The task: Gather every line in the entries below that contains the word "makes", and copy each such line in full.

Records for this exercise:
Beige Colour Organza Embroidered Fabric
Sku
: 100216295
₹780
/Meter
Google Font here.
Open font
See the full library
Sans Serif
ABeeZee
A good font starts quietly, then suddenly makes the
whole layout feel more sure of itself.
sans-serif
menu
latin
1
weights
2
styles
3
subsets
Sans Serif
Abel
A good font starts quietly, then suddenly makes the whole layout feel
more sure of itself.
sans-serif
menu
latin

==

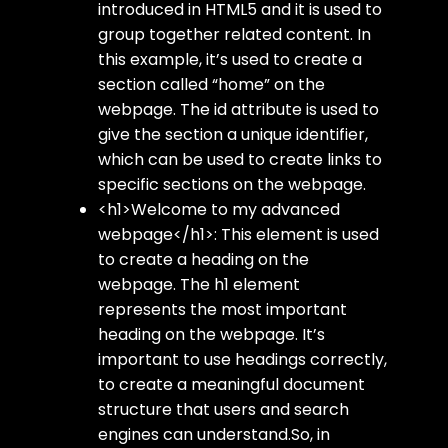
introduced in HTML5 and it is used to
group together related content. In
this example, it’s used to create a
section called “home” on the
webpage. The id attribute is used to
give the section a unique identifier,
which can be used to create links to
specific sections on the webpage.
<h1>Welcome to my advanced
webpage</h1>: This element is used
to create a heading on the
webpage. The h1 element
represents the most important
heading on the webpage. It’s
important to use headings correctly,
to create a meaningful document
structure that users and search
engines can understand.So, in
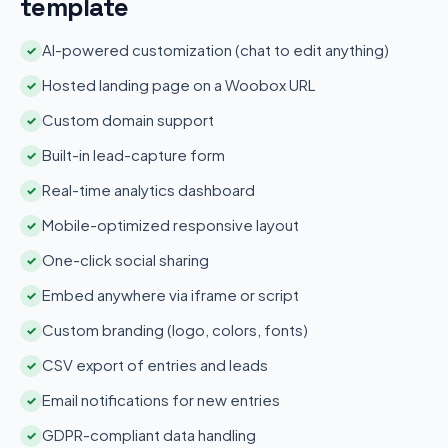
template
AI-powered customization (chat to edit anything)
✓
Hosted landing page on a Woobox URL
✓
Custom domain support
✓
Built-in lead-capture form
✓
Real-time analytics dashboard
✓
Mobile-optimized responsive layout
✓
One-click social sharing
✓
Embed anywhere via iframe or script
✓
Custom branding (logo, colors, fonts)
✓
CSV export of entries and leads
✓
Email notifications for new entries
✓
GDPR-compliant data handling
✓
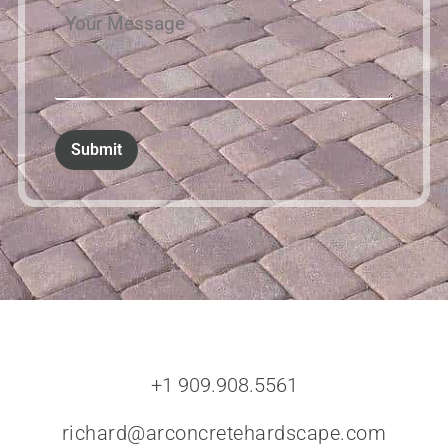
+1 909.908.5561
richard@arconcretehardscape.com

Exercise solution:
A good font starts quietly, then suddenly makes the
A good font starts quietly, then suddenly makes the whole layout feel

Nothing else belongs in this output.